AI MCP
If you already work with an AI assistant such as Claude or ChatGPT, the GIS Cloud MCP server lets you connect it directly to your GIS Cloud account. From inside your assistant, you can ask it to read, query, and change your GIS Cloud data in plain language — including things the in-app assistant doesn’t do on its own, such as building reports. This article explains what MCP is, how to connect it, and what your assistant can do once it is connected.
What is MCP?
MCP stands for Model Context Protocol — an open standard that lets external AI assistants connect to other tools and data. The GIS Cloud MCP server uses it to expose GIS Cloud’s functionality to any MCP-compatible client. You keep working in the AI assistant you already use — Claude.ai, ChatGPT, and an IDE coding agent — and that assistant gains a set of GIS Cloud “tools” it can use on your behalf.
GIS Cloud MCP is a separate way to use AI from the in-app Ask AI chat. Ask AI is a panel inside GIS Cloud; MCP brings GIS Cloud into the AI assistant of your choice.
Who is it for?
- Users who already work day to day with an AI assistant like Claude or ChatGPT and want their GIS Cloud data available there.
- Power users and developers who want to drive GIS Cloud through an AI assistant instead of the REST API.

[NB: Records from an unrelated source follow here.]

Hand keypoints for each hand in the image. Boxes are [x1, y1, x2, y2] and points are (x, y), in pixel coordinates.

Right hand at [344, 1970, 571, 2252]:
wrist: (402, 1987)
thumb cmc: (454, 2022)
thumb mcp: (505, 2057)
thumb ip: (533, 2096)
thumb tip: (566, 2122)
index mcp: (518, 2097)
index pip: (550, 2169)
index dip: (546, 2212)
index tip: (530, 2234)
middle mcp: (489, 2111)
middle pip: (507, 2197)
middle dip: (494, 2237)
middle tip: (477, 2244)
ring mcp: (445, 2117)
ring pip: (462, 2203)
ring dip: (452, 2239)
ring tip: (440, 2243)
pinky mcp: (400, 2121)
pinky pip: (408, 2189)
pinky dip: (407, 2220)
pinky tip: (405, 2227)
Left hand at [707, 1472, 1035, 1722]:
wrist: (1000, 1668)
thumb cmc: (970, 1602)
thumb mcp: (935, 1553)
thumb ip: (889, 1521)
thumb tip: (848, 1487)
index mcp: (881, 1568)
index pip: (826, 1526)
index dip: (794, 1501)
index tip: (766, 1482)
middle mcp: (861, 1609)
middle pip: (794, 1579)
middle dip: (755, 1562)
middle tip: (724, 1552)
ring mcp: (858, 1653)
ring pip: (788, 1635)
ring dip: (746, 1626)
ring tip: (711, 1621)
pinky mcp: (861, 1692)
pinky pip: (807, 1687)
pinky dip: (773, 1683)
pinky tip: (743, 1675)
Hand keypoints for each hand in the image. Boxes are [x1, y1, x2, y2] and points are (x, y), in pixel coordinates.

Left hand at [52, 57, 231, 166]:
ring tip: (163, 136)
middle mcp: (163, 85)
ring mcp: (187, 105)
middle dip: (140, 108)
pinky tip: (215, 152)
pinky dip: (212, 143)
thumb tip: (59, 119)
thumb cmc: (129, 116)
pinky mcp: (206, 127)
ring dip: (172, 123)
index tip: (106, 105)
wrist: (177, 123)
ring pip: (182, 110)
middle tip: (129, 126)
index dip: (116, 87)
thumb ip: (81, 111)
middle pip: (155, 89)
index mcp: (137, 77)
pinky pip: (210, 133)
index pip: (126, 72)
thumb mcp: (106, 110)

- IDE and agent users who want a coding agent to work with GIS Cloud resources as part of a larger workflow.
How to connect
- In GIS Cloud, open My Account → GIS Cloud MCP. You will see your personal MCP server URL with a Copy button.
- In your AI assistant (Claude, ChatGPT, and so on), add that URL as an MCP server or connector.
- You are prompted to sign in to your GIS Cloud account. You can use your password, Google or Apple single sign-on. Your assistant never sees your password.
- On the consent screen, authorise access and choose what the assistant may do — read-only, or read and write — and which resources it may use.

What your assistant can do over MCP
Once connected and authorised, your assistant can call GIS Cloud tools whenever you ask for something. The tools cover:
- Maps — list, get, create, update, and delete maps, and render a thumbnail of a map so the assistant can “see” it.
- Layers — list layers on a map, get details and columns, create, update, and delete layers, and bind a form to a layer.
- Features — create, read, update (one or many at once), and delete the data on the map; bulk-update and select features.
- Tables — list, create, get details, delete, and truncate tables, and read and write rows.
- Forms — list, create, update, and bind forms to layers.
- Data and queries — run read, write, and confirmed (guarded) queries; get attribute statistics on a column; import a CSV or XLS into a new table.
- Files — list, read, upload, and delete files; create directories; and unzip archives.
- Bookmarks — list, create, update, and delete saved map views.
- Render, basemaps, and data sources — render a map and read basemaps and data sources.
- Account — get the current user.
Safety
GIS Cloud MCP is built so that an AI assistant cannot do anything you couldn’t do yourself, and cannot make irreversible changes without your say-so.
- Everything runs as you, through secure sign-in. Access is granted with OAuth, and the assistant inherits exactly your permissions.
- Read is the baseline; writing and deleting are gated. During authorisation, you decide whether the assistant may only read your data or also change it.
- Destructive actions need a two-step confirmation. When the assistant tries something destructive — for example, deleting a layer or updating many features — the first call returns a plain-language summary of what is about to happen, such as “About to delete layer ‘Sales Territories’ (1,234 features).” Nothing changes until you approve it. A confirmation can be used only once, so the same destructive action cannot be silently repeated.

How MCP differs from Ask AI?
- The interface is your AI assistant (Claude, ChatGPT, and so on), not a panel inside GIS Cloud.
- It works across your whole account, not just one open map. You can say “list all my maps”, and the assistant can find them.
- Conversations are not shared with the in-app Ask AI chat. The two are independent, both backed by the GIS Cloud REST API.